Dental erosion or acid erosion is a type of tooth wear. More precisely, erosion is the loss of tooth enamel caused by acid attack.
Besides erosion, other types of tooth wear can be described :
Attrition : This type of tooth wear is caused by natural tooth-to-tooth friction. This can happen while clenching or grinding your teeth, for example in cases of bruxismBruxism is the excessive grinding of the teeth and/or excessive clenching of the jaw, which often occurs involuntarily during sleep.
Abrasion : This is physical wear and tear of the tooth surface that happens with brushing teeth too hard or using an improper toothbrush, improper flossing or biting on hard objects (such as fingernails, bottle caps, or pens).
Dental erosion has been recognized as a dental health problem only relatively recently. Many times dental erosion can coexist with abrasion and attrition.
What causes dental erosion ?
Dental erosion is caused by acid attacks that happen too frequently.
Acidic foods and drinks
The most common cause of erosion is due to acidic foods and drinks. Drinks low in pH levels that cause dental erosion include fruit juices (mainly orange and apple), sports drinks, wine, beer and carbonated drinks (such as colas or lemonades).
A diet high in sugars can also cause erosion. Frequency rather than total intake of acidic juices or foods is seen as the greater factor in dental erosion.
Saliva acts as a buffer, regulating the pH when acidic drinks are ingested and protecting the enamel from demineralization (which is the loss of its mineral content).
However, if acid attacks happen too often, the buffering capability of saliva decreases and the enamel does not have a chance to repair itself. Over time, you start to lose the surface of your teeth.
People with bulimia or gastroesophageal reflux disease (GERD) are all at higher risk of dental erosion because the gastric acid from the stomach comes into contact with the teeth.
For example, bulimia is a condition where patients make themselves sick so that they lose weight. Frequent vomiting erodes tooth enamel and can lead to cavities.
Other causes include :
- a number of medications such as vitamin C, aspirin or antihistamines
- dry mouth or low salivary flow (also known as xerostomia), because the buffering capability of saliva is not present to counterbalance the acidic environment
- genetic or inherited conditions
- environmental factors such as friction, wear and tear, stress etc.
Signs and symptoms
The signs of enamel erosion can vary, depending on the stage.
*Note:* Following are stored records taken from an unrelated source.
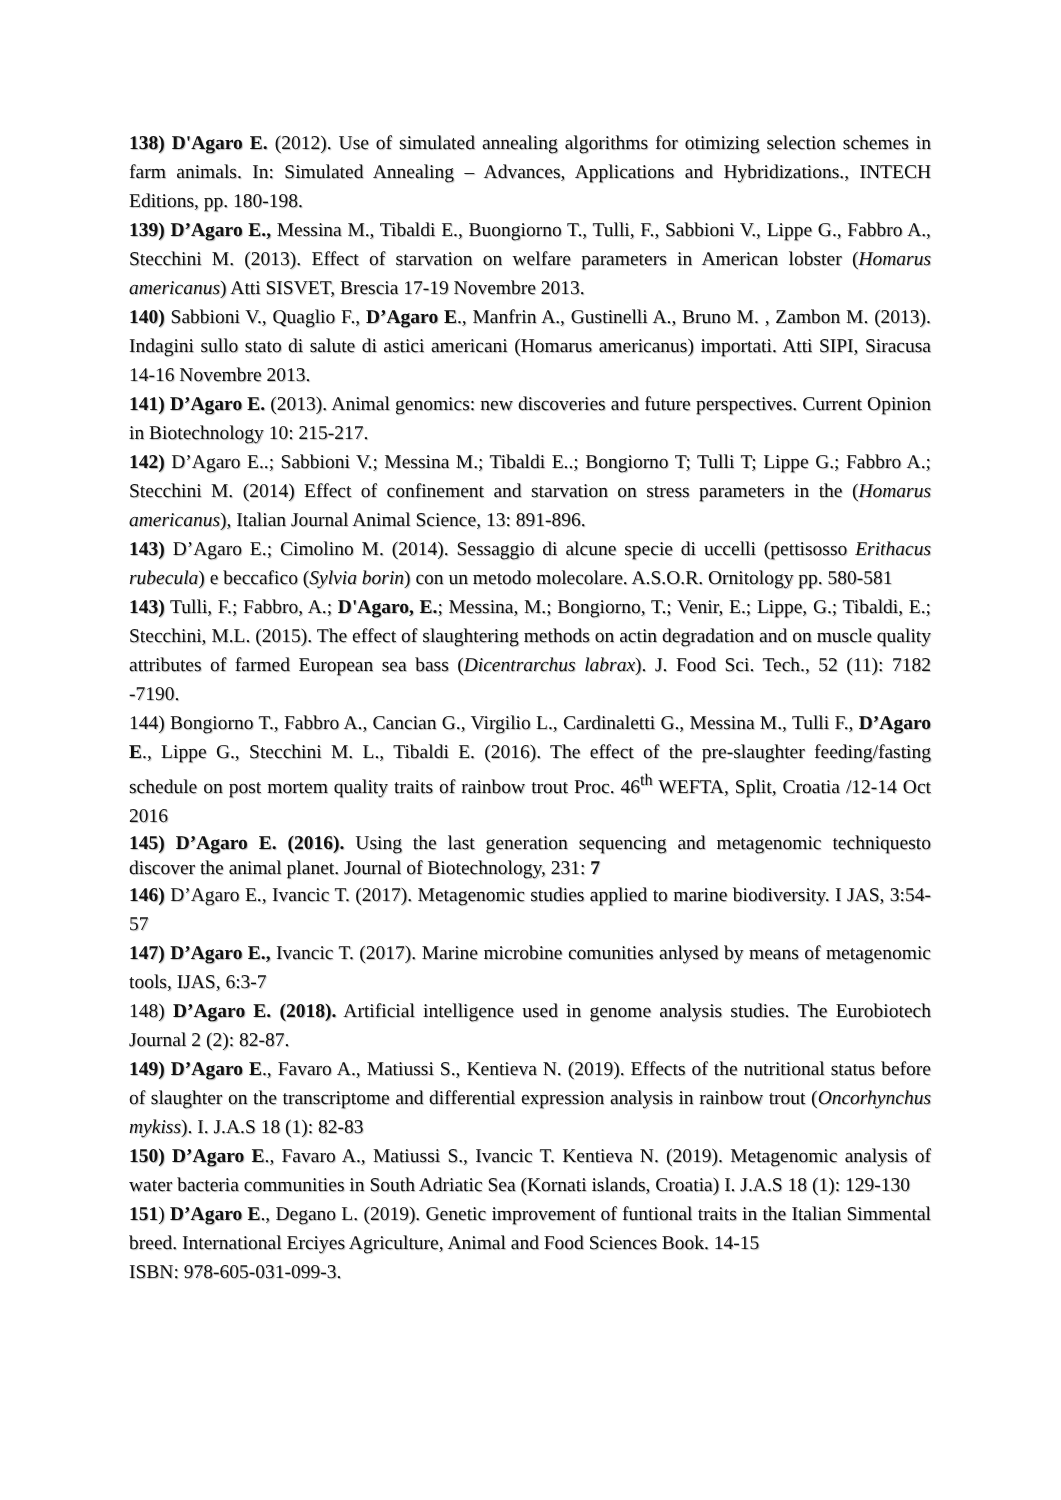138) D'Agaro E. (2012). Use of simulated annealing algorithms for otimizing selection schemes in farm animals. In: Simulated Annealing – Advances, Applications and Hybridizations., INTECH Editions, pp. 180-198.
139) D’Agaro E., Messina M., Tibaldi E., Buongiorno T., Tulli, F., Sabbioni V., Lippe G., Fabbro A., Stecchini M. (2013). Effect of starvation on welfare parameters in American lobster (Homarus americanus) Atti SISVET, Brescia 17-19 Novembre 2013.
140) Sabbioni V., Quaglio F., D’Agaro E., Manfrin A., Gustinelli A., Bruno M. , Zambon M. (2013). Indagini sullo stato di salute di astici americani (Homarus americanus) importati. Atti SIPI, Siracusa 14-16 Novembre 2013.
141) D’Agaro E. (2013). Animal genomics: new discoveries and future perspectives. Current Opinion in Biotechnology 10: 215-217.
142) D’Agaro E..; Sabbioni V.; Messina M.; Tibaldi E..; Bongiorno T; Tulli T; Lippe G.; Fabbro A.; Stecchini M. (2014) Effect of confinement and starvation on stress parameters in the (Homarus americanus), Italian Journal Animal Science, 13: 891-896.
143) D’Agaro E.; Cimolino M. (2014). Sessaggio di alcune specie di uccelli (pettisosso Erithacus rubecula) e beccafico (Sylvia borin) con un metodo molecolare. A.S.O.R. Ornitology pp. 580-581
143) Tulli, F.; Fabbro, A.; D'Agaro, E.; Messina, M.; Bongiorno, T.; Venir, E.; Lippe, G.; Tibaldi, E.; Stecchini, M.L. (2015). The effect of slaughtering methods on actin degradation and on muscle quality attributes of farmed European sea bass (Dicentrarchus labrax). J. Food Sci. Tech., 52 (11): 7182 -7190.
144) Bongiorno T., Fabbro A., Cancian G., Virgilio L., Cardinaletti G., Messina M., Tulli F., D’Agaro E., Lippe G., Stecchini M. L., Tibaldi E. (2016). The effect of the pre-slaughter feeding/fasting schedule on post mortem quality traits of rainbow trout Proc. 46<sup>th</sup> WEFTA, Split, Croatia /12-14 Oct 2016
145) D’Agaro E. (2016). Using the last generation sequencing and metagenomic techniquesto discover the animal planet. Journal of Biotechnology, 231: 7
146) D’Agaro E., Ivancic T. (2017). Metagenomic studies applied to marine biodiversity. I JAS, 3:54-57
147) D’Agaro E., Ivancic T. (2017). Marine microbine comunities anlysed by means of metagenomic tools, IJAS, 6:3-7
148) D’Agaro E. (2018). Artificial intelligence used in genome analysis studies. The Eurobiotech Journal 2 (2): 82-87.
149) D’Agaro E., Favaro A., Matiussi S., Kentieva N. (2019). Effects of the nutritional status before of slaughter on the transcriptome and differential expression analysis in rainbow trout (Oncorhynchus mykiss). I. J.A.S 18 (1): 82-83
150) D’Agaro E., Favaro A., Matiussi S., Ivancic T. Kentieva N. (2019). Metagenomic analysis of water bacteria communities in South Adriatic Sea (Kornati islands, Croatia) I. J.A.S 18 (1): 129-130
151) D’Agaro E., Degano L. (2019). Genetic improvement of funtional traits in the Italian Simmental breed. International Erciyes Agriculture, Animal and Food Sciences Book. 14-15
ISBN: 978-605-031-099-3.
In the early stage of enamel erosion, there may be an increased sensitivity when eating hot, cold, or sweet foods. In later stages, teeth become extremely sensitive to temperatures and sweets ; the enamel has been eroded away, exposing the sensitive dentin.
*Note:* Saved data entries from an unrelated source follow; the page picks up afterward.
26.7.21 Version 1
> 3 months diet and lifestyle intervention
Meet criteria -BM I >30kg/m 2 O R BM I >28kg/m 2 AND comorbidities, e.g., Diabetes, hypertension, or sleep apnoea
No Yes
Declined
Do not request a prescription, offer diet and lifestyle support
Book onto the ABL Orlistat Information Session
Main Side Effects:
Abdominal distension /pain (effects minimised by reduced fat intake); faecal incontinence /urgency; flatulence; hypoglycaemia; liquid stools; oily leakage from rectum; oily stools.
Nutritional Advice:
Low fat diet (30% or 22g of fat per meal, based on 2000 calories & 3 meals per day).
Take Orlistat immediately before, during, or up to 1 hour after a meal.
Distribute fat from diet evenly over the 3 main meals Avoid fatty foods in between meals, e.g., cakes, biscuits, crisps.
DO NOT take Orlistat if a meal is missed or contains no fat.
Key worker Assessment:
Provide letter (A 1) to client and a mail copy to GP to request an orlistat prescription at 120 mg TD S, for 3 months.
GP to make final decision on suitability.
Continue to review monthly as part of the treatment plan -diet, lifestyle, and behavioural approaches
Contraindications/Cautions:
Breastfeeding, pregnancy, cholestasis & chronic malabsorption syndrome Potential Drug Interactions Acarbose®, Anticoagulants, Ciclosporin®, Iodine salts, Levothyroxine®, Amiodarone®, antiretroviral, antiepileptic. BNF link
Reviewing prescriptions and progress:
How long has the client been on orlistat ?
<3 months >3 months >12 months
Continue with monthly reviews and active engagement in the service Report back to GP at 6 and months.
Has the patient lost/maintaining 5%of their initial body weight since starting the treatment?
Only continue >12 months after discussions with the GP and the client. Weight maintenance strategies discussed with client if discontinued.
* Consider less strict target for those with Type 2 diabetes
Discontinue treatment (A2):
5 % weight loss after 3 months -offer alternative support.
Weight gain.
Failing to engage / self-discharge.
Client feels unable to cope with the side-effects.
The first change of color usually happens on the cutting edges of the central incisors as they become transparent. In later stages, the enamel erodes and more dentin is exposed. This will cause the teeth to appear yellow.
Changes in shape
Teeth may show a broad rounded concavity (image above) and the gaps between teeth can become larger. Indentations may appear on the surface of the teeth and there can be evidence of wear on surfaces of teeth not expected to be in contact with one another.
The edges of teeth become more rough and irregular as enamel erodes. In later stages of dental erosion, teeth begin to crack off and become coarse.
What can I do to prevent dental erosion ?
Reduce highly acidic foods and drinks from your diet and try to keep them to mealtimes. Remember, the frequency plays a higher role in dental erosion than the total intake.
Drink quickly without holding the liquid in your mouth or use a straw to help acidic drinks go to the back of your mouth and avoid long contact with your teeth.
Finish a meal with cheese or milk as this will help cancel out the acid.
Wait for at least one hour after eating or drinking anything acidic before brushing your teeth (this gives your teeth time to build up their mineral content). If you can, rinse your mouth immediately with clear water after eating acidic foods or drinking acidic drinks.
Use a fluoride toothpaste. Fluoride acts as a remineralizing agent for the enamel. You can also apply fluoride gels or varnishes to the teeth.
Chew sugar-free gum between meals. This will boost saliva production, which will help cancel out the acids formed in your mouth.
Keep a regular oral hygiene routine and try to keep snacking throughout the day to a minimum.
Treat any medical condition or disorder that may cause erosion. Talk to your dentist about that.
Is there any special treatment for dental erosion ?
Dental erosion does not always need to be treated. Regular checkups with your dentist can prevent the problem from getting any worse.
However, in some cases, the dentin is exposed and it is important to protect the tooth to prevent sensitivity. Sometimes, simply bonding a filling onto the tooth will be enough to repair it. In more severe cases, the dentist may need to fit a veneer or a dental crown.